TV Review: SCREAM (2015){0}
Scream (and Scream again)
Five rules for making a Scream TV series:
- Make sure Scream creator/screenwriter Kevin Williamson on board.
- And, while you’re at it, get original Scream director Wes Craven.
- Update the ‘ghostface’ mask. It’s beyond parody now.
- Stay away from Woodsboro, too. It’s been done to death.
- Do everything in your power to expunge memories of – shudder – Scream 4.
On that basis, MTV’s new Scream TV series gets 5 out of 5.

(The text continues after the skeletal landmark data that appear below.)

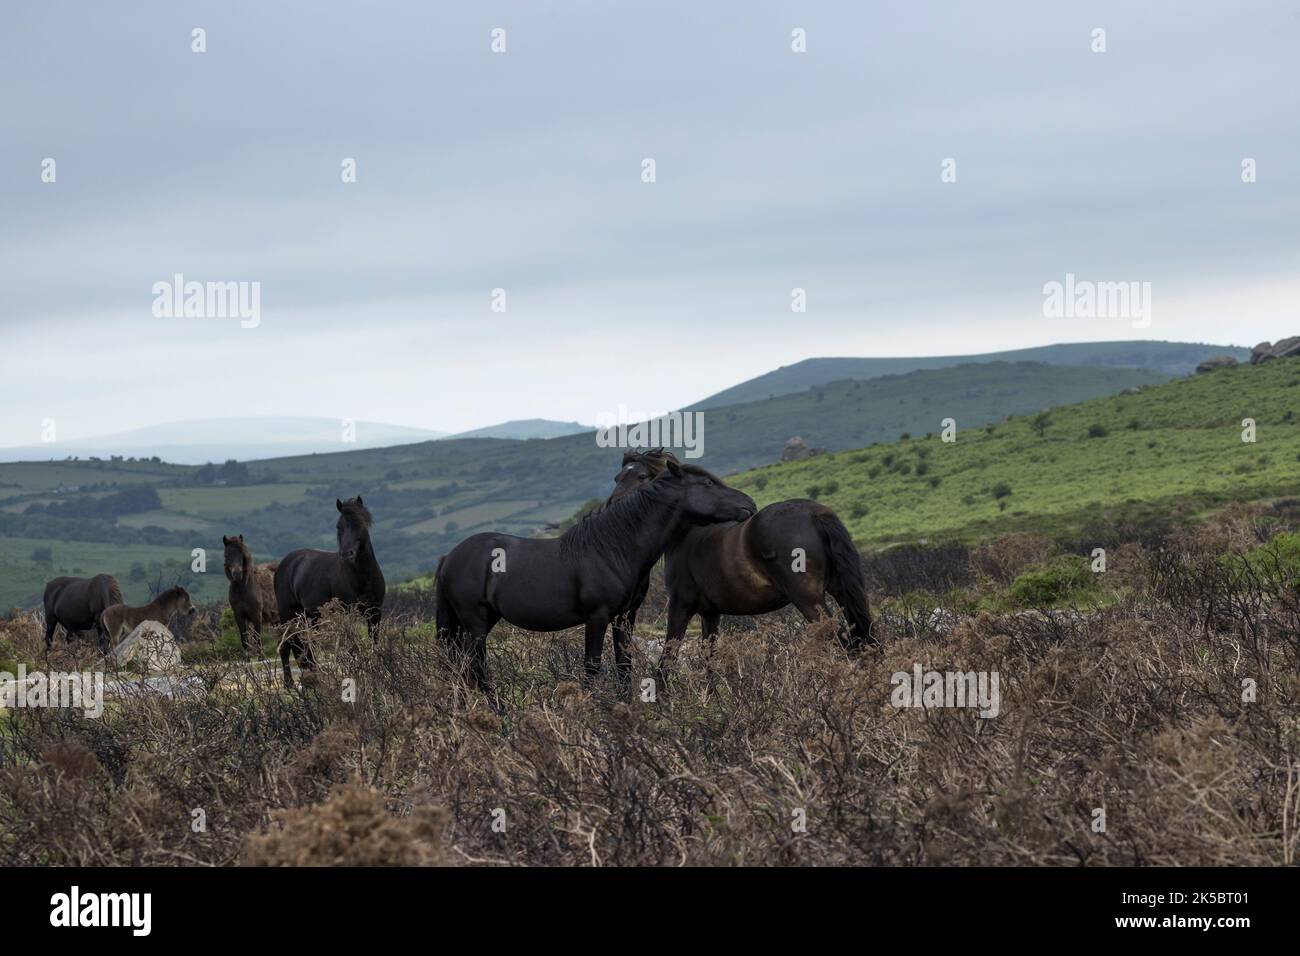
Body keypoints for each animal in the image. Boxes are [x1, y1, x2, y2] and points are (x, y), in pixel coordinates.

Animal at [274, 496, 386, 689]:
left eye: (360, 524)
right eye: (338, 526)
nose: (347, 554)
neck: (362, 577)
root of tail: (286, 563)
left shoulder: (374, 613)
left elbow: (375, 643)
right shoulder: (347, 615)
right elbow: (352, 648)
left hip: (309, 617)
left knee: (305, 648)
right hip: (288, 615)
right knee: (287, 646)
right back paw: (290, 685)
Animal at [436, 459, 756, 697]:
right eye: (707, 484)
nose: (750, 504)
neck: (614, 548)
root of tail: (449, 557)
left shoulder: (625, 617)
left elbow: (623, 664)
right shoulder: (597, 616)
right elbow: (593, 665)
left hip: (477, 622)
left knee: (461, 668)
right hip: (475, 622)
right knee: (476, 668)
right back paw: (500, 715)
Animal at [609, 449, 875, 687]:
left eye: (641, 476)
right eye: (617, 477)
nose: (614, 505)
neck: (688, 533)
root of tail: (815, 514)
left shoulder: (680, 606)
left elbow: (668, 658)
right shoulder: (710, 613)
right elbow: (709, 658)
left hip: (809, 600)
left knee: (843, 641)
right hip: (840, 592)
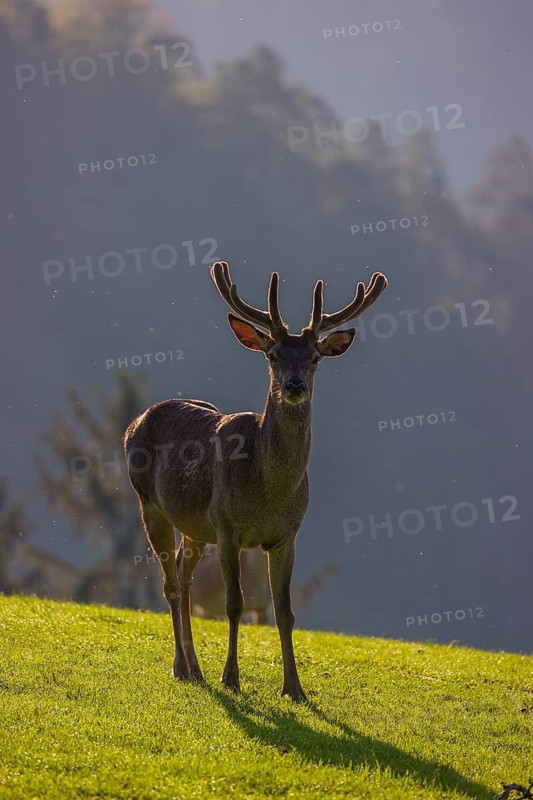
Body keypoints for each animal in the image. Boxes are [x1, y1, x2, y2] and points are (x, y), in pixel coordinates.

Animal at [124, 261, 388, 701]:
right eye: (273, 355)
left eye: (315, 357)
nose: (294, 386)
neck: (268, 492)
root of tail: (137, 420)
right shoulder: (228, 526)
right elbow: (235, 603)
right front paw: (231, 677)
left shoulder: (287, 535)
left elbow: (284, 611)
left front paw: (294, 688)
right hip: (150, 504)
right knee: (170, 584)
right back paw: (181, 667)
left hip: (195, 526)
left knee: (184, 576)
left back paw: (195, 667)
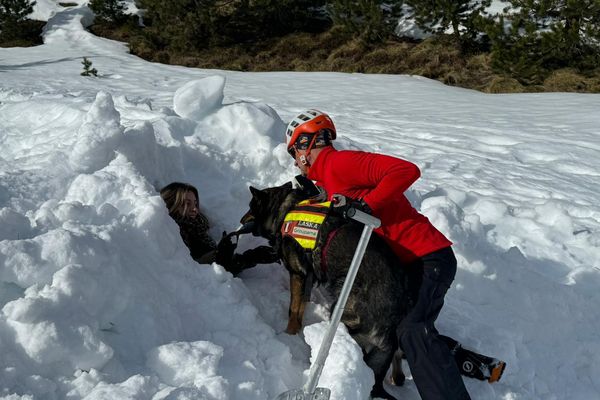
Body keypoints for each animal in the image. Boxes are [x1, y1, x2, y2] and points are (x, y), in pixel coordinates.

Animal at [240, 182, 422, 400]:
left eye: (250, 206)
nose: (240, 221)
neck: (285, 209)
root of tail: (394, 315)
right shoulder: (307, 279)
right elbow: (300, 310)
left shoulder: (298, 274)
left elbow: (293, 310)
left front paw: (288, 336)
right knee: (396, 354)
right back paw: (397, 376)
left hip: (344, 312)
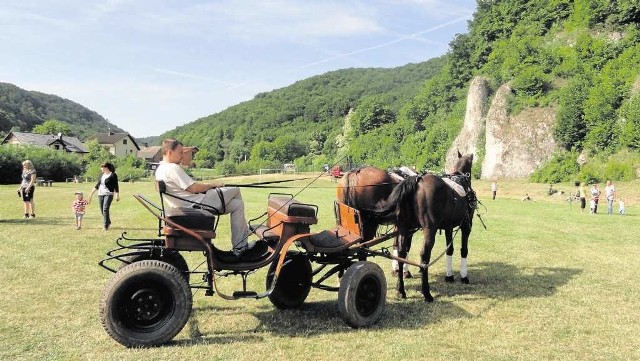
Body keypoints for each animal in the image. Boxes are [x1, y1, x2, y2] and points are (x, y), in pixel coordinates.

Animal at [376, 151, 476, 300]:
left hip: (405, 228)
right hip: (429, 229)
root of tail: (417, 181)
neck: (460, 178)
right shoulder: (466, 225)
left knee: (401, 252)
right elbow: (464, 250)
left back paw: (401, 290)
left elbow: (449, 250)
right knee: (424, 255)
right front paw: (464, 277)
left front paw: (449, 276)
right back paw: (426, 293)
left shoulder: (448, 227)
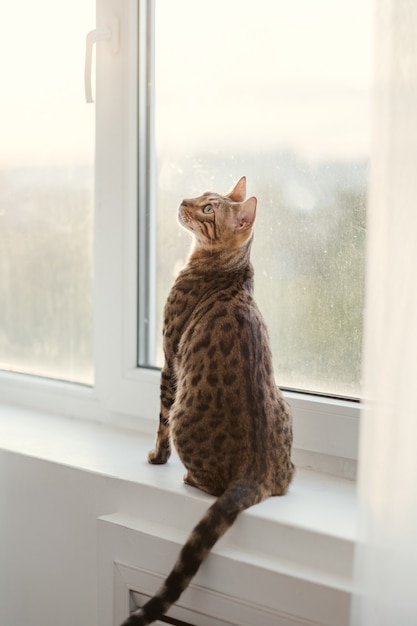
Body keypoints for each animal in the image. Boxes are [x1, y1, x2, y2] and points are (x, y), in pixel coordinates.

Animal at [121, 173, 292, 620]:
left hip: (185, 410)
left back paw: (187, 476)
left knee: (201, 472)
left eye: (209, 209)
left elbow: (159, 423)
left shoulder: (170, 361)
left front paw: (155, 457)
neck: (229, 270)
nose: (184, 200)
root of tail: (257, 472)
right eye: (201, 194)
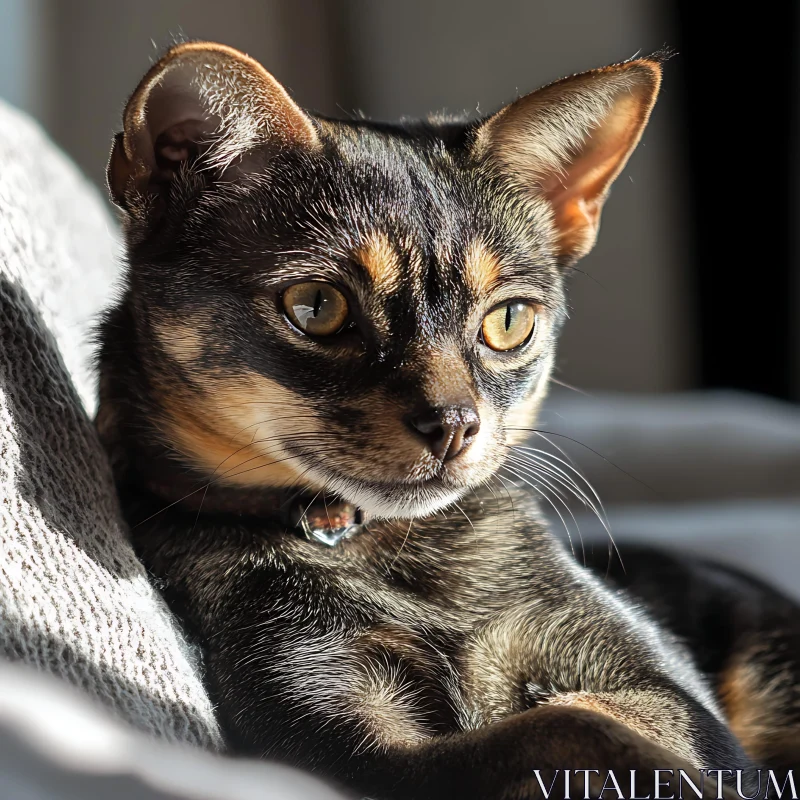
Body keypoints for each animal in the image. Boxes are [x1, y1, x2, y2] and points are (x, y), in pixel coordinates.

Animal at [95, 40, 800, 796]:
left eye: (510, 321)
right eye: (316, 307)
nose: (455, 424)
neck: (387, 549)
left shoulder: (664, 690)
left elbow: (608, 717)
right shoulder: (348, 744)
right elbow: (565, 727)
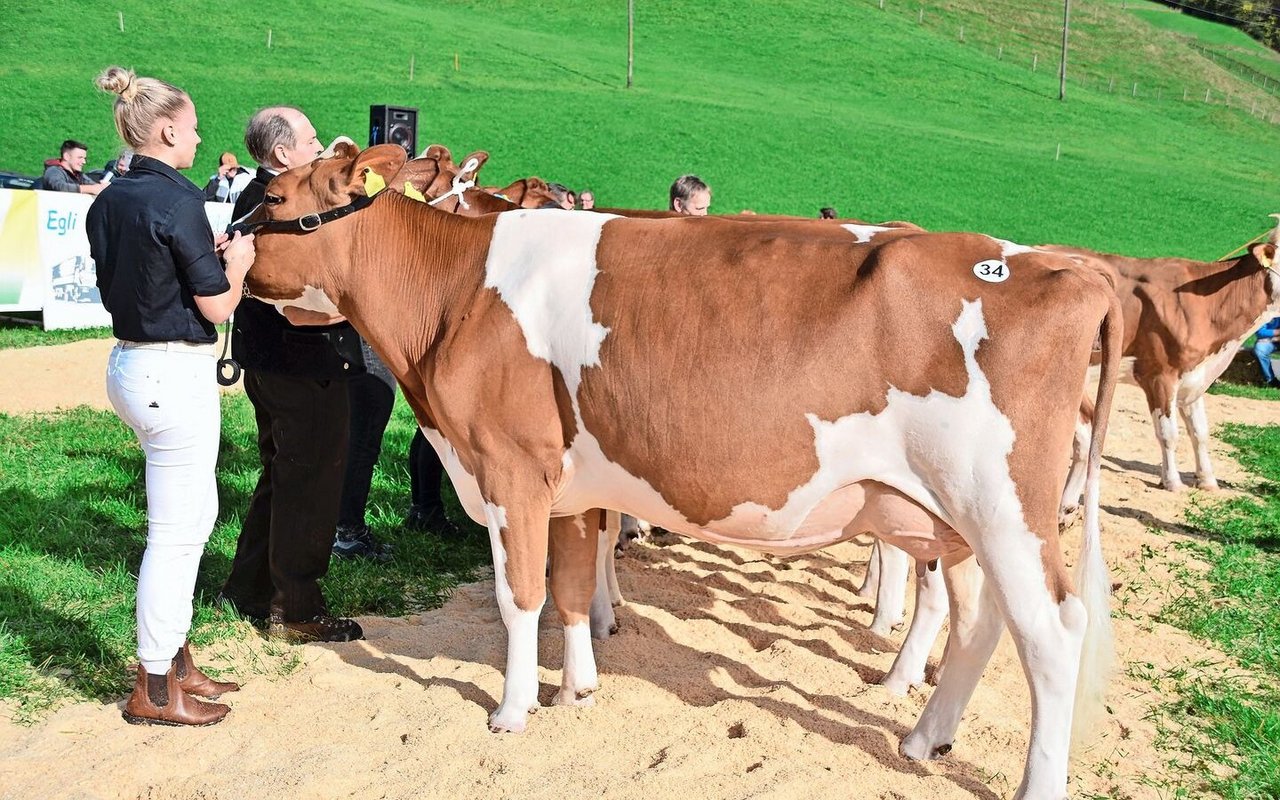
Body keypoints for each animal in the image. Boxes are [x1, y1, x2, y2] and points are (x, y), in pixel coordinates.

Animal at [241, 145, 1121, 798]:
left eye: (273, 195)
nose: (224, 251)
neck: (455, 293)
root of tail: (1060, 266)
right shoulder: (569, 487)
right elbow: (569, 587)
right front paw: (579, 686)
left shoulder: (508, 470)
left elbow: (519, 597)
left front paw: (514, 709)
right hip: (954, 517)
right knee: (976, 622)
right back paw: (923, 737)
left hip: (1002, 508)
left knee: (1051, 635)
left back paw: (1027, 778)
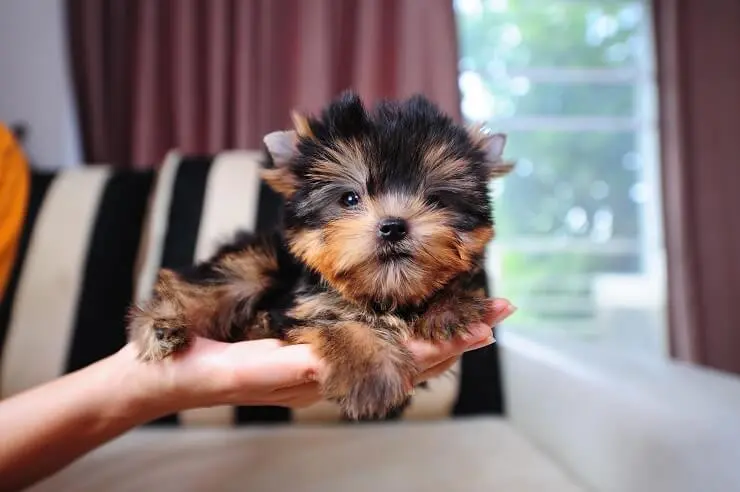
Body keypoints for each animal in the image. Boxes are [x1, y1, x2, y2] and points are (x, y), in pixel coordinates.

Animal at [127, 91, 512, 418]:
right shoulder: (306, 305)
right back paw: (161, 325)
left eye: (436, 200)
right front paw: (372, 372)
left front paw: (450, 307)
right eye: (350, 198)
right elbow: (339, 324)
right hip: (254, 264)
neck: (385, 293)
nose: (393, 226)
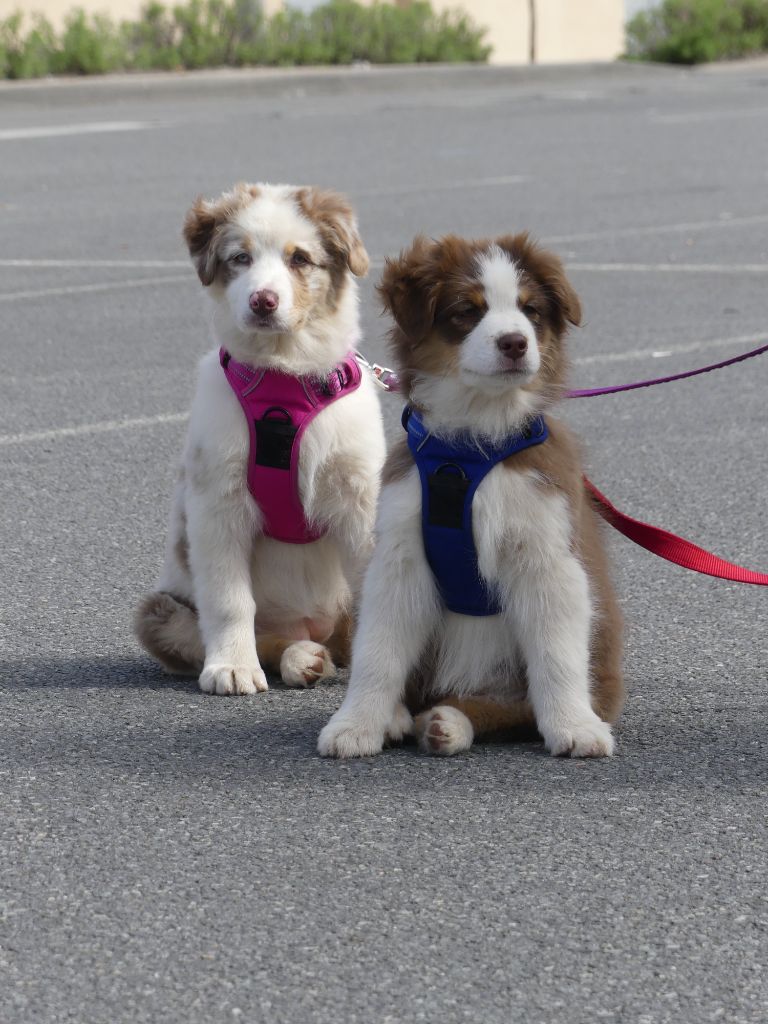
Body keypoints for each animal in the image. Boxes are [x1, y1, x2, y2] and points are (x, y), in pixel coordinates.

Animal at [136, 184, 387, 696]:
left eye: (300, 259)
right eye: (240, 258)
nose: (263, 301)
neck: (284, 377)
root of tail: (309, 626)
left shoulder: (360, 496)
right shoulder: (218, 501)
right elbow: (230, 599)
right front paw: (231, 667)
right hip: (158, 610)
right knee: (266, 638)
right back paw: (300, 658)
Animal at [319, 234, 626, 761]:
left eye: (530, 310)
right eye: (467, 310)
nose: (515, 343)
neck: (473, 445)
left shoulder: (549, 554)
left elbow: (557, 655)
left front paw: (575, 727)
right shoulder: (399, 556)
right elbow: (378, 651)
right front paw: (355, 725)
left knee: (511, 708)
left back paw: (450, 722)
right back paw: (408, 718)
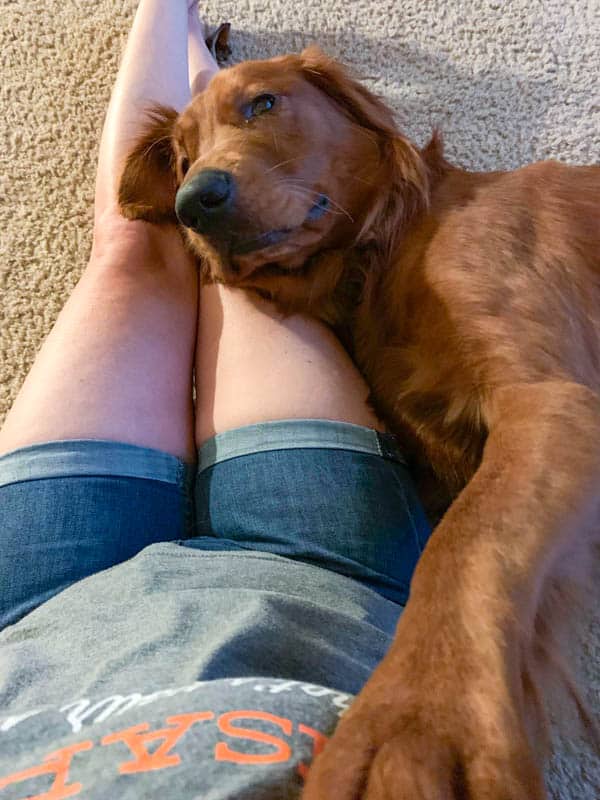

“You can’t do a slasher movie as a TV series,” someone says in the first episode of the new TV series based on Wes Craven’s post-modern slasher movie of Scream. Television moves slow, reasons Noah, while slasher movies move quickly. “Girl and her friend arrive at the dance, the camp, deserted town, whatever. Killer takes them out one by one. Ninety minutes later, the sun comes up and ‘survivor girl’ sits in the ambulance watching her friends bodies being wheeled past.” Noah may have a point: although there’s plenty of horror on television these days, the last stab at a serial killer series was Harper’s Island, which was quietly put out of its misery after 13 episodes in 2009. So MTV’s new Scream TV series begs the question: can you do a slasher movie as a TV series?
Scream is based on a premise by original Scream writer Kevin Williamson, and executive produced by Wes Craven, and involves a serial killer in a hard white open-mouth mask – a clever variation on the ‘ghostface’ mask from the Scream films – but rather than making reference to the Woodsboro murders, Scream is set in another fictional small town, Laketown, with its own bloody history: in 1996, deformed teenager Brandon James, obsessing over a local teenager named Daisy, went on a murderous rampage, killing a number of Laketown students before being shot and killed at Wren Lake. Nineteen years later, Brandon’s murder spree is largely forgotten – until Nina (Bella Thorne) is brutally murdered on the night a video she shot (of two local girls sucking face) went viral. Chief suspect is Nina’s friend Tyler, who goes missing on the night of the murder – except we, the audience, know he’s dead too. So who’s behind the murders?
Nina’s fellow students (you could hardly call them ‘friends’) are not exactly in mourning – Nina was a stone cold bitch – but they and the rest of the town are, understandably, buzzing about the possibility that Brandon James is back for a repeat performance of his 1996 murder spree – especially when the killer spams cellphones with a macabre GIF: a selfie showing him posing, in Brandon’s white mask, next to Nina’s body. His need to share is understandable, says Noah: “It’s the age of Instagram and YouTube and Tumblr. We need to share the things we do, or it’s like it never happened.” This being Screamland, there’s more knowing dialogue like this, and plenty to like about the show – and not just the writing. The main characters – Emma (Willa Fitzgerald), Noah (John Karna), Audrey (Bex Taylor-Klaus), Kieran (Amadeus Serafini), Will (Connor Weil), Brooke (Carlson Young) and Jake (Tom Maden) – are more fun to hang out with than the cast of most TV shows about high school, the backstory of Emma’s mother, Maggie (played by Tracy Middendorf, from Wes Craven’s original post-modern horror movie, New Nightmare) is intriguing, and the death scenes are imaginatively and effectively staged.
Bates Motel and Hannibal both proved it’s possible to make the transition from horror movie to TV show, and Scream isn’t the only movie getting a TV reboot this year: The Omen and Ash vs Evil Dead are also on the way – not to mention Scream Queens, which has a whiff of Scream-style post-modernism about it. It’s early days, of course, but on the basis of the first two episodes (the only two available at press time), Scream looks like the one to beat.